Which brings us to the problem Republicans have with cutting Medicaid. We hope it is now obvious that economic appeals to lower-income Americans were always basic to Trump’s appeal in earlier elections and that the one-sided emphases by most analysts on racial and cultural appeals left out a crucial component of his allure.

Trump has for now ruled out reducing Medicare, whatever doubts about a future breakdown of the program may have been sown by the way DOGE was allowed to rage through its famously lean structure. Budget trimmers have thus focused on Medicaid, which provides care for the least affluent Americans.

Data from the AP VoteCast 2024 General Election survey shows the dilemma facing the Republicans right now. Table 1 displays how voters for both Trump and Harris felt about expanding Medicaid in their states.

Table 1: Majorities of Both Trump and Harris Voters Favored Medicaid Expansion

MEDICAID EXPANSION

Trump

Harris

All

Strongly favor

31.7%

70.5%

46.3%

Somewhat favor

33.6%

20.9%

28.8%

Somewhat oppose

23.0%

4.6%

16.1%

Strongly oppose

11.7%

4.0%

8.8%

Counts

1799

1085

2884

Source: Authors’ calculations from AP VoteCast 2024 General Election

Reading down the column for the Republicans shows segments holding views that arguably fit caricatures of “country club” Republicans: They “strongly oppose” or “somewhat oppose” expanding the program. But a heavy majority of Trump voters favor expansion either “somewhat” or “strongly.” [1]

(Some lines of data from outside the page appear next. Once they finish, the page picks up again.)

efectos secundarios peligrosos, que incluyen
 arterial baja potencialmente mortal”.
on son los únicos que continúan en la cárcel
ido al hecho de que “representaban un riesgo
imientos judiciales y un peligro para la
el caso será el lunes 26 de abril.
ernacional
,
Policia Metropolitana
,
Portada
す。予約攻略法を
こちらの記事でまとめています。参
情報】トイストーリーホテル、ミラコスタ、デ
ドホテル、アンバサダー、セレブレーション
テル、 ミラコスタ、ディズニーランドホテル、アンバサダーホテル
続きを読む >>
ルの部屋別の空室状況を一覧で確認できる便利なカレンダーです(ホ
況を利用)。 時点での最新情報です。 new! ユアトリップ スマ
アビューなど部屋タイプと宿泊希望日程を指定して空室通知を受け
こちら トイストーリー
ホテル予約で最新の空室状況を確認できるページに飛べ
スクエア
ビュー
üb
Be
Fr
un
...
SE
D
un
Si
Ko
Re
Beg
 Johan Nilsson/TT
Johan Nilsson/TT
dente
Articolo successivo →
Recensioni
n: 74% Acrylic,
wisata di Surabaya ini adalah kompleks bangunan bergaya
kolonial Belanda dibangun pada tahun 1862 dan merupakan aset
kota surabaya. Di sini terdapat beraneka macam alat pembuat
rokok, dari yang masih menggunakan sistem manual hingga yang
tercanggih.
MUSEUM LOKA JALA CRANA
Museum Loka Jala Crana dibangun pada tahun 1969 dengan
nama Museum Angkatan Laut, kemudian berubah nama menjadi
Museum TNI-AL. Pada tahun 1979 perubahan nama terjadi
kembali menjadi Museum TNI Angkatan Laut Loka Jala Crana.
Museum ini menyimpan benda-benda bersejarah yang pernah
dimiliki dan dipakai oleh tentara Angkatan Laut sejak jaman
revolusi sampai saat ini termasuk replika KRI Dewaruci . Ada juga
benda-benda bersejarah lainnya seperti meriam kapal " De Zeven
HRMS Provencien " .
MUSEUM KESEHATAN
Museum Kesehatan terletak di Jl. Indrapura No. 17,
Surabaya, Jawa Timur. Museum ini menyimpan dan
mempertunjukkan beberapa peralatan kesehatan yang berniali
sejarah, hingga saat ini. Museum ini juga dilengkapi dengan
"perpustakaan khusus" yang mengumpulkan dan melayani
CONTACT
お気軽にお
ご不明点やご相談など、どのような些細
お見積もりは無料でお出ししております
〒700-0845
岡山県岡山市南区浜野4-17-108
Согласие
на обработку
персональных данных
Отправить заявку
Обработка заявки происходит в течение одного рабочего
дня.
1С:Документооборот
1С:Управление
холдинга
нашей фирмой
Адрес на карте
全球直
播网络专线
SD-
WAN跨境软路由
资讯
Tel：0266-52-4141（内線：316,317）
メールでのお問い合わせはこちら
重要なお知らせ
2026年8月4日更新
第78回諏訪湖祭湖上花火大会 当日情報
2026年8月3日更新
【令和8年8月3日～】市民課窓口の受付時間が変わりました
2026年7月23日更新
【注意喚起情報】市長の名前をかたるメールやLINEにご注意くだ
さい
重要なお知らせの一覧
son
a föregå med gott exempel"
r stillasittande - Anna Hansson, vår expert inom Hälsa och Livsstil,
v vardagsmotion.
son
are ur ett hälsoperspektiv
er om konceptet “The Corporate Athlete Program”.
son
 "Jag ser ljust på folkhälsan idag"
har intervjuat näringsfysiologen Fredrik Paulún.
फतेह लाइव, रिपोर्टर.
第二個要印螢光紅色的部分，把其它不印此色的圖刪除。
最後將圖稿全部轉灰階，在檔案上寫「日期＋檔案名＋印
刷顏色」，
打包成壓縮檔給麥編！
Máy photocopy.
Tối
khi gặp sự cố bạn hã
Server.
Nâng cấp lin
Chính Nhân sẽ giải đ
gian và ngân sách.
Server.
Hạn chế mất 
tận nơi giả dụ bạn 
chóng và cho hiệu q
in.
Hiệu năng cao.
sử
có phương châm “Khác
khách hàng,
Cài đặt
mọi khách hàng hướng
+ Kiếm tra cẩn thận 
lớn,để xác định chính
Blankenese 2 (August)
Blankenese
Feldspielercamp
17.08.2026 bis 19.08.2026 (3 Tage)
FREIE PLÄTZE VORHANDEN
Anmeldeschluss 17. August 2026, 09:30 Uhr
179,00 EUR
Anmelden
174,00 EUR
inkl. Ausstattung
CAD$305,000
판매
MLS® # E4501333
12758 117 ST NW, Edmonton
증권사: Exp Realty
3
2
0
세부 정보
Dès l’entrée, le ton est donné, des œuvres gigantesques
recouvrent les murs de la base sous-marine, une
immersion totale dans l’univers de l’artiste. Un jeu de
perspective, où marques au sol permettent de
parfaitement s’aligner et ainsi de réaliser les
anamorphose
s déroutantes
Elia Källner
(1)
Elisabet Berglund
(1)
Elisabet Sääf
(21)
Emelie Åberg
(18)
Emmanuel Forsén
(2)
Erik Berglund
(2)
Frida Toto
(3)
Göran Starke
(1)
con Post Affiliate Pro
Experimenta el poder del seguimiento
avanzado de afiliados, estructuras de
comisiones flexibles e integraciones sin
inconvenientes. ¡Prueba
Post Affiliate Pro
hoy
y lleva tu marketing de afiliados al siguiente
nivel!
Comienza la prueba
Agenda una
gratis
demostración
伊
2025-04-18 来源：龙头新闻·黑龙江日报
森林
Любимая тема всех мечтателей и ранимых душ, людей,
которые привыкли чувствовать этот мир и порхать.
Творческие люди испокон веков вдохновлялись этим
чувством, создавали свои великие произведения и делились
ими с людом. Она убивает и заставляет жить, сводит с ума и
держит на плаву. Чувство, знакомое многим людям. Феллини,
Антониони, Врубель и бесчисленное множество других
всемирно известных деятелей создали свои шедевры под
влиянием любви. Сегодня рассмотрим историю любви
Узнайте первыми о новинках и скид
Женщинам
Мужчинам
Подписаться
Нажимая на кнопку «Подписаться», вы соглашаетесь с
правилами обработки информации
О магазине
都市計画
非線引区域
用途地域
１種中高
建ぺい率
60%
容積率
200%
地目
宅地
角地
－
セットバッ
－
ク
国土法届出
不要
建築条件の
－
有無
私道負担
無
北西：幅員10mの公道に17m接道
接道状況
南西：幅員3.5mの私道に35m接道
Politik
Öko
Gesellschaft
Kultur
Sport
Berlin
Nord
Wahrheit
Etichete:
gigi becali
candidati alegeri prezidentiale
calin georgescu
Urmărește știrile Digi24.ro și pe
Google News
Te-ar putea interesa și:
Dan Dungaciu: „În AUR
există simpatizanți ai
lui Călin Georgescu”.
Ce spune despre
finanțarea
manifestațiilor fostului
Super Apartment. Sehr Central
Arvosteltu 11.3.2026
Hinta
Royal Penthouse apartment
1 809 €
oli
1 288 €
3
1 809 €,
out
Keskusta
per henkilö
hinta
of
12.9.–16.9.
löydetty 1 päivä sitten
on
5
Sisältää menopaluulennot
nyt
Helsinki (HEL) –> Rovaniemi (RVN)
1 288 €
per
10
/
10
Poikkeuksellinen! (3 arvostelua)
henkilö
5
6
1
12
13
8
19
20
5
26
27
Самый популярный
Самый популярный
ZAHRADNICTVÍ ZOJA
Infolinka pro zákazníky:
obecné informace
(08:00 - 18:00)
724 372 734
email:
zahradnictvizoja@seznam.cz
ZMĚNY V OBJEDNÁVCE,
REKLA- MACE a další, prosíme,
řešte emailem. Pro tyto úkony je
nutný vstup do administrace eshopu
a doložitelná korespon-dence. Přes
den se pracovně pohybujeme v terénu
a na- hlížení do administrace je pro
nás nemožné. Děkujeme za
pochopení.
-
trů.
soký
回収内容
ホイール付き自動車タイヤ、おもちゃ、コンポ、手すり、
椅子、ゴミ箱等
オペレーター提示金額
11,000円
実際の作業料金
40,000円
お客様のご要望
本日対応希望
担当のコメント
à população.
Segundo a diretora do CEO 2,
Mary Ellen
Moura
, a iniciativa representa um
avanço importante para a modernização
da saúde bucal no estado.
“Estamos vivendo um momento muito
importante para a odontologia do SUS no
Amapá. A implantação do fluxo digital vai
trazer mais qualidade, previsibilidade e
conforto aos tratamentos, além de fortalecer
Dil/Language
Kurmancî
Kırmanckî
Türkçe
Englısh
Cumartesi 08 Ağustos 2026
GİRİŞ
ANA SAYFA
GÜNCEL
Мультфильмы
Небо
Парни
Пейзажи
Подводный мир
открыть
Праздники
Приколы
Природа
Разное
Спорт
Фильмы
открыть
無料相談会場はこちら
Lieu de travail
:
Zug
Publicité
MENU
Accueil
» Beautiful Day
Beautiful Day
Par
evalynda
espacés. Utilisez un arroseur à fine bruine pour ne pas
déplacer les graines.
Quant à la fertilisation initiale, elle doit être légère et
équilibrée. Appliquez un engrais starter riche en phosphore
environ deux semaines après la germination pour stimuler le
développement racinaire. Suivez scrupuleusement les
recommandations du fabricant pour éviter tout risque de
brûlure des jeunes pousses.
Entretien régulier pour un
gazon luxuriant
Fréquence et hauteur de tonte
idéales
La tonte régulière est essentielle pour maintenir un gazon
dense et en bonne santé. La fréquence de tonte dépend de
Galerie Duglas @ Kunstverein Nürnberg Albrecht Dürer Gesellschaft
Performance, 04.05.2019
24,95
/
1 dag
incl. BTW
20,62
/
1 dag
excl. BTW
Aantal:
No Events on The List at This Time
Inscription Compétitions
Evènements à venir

Right now, Republicans championing major cuts have their work cut out for them. Many are touting the program as wasteful and demanding work requirements. With compelling new evidence coming in that Medicaid spending is highly effective and that work requirements are a futile waste of time and resources, how they resolve their dilemma will reverberate in both markets and politics for a long time.


Note

[1] The split and a look at other surveys convince us that concerns about rationalization and issues that sometimes arise in surveys are minimal in this case.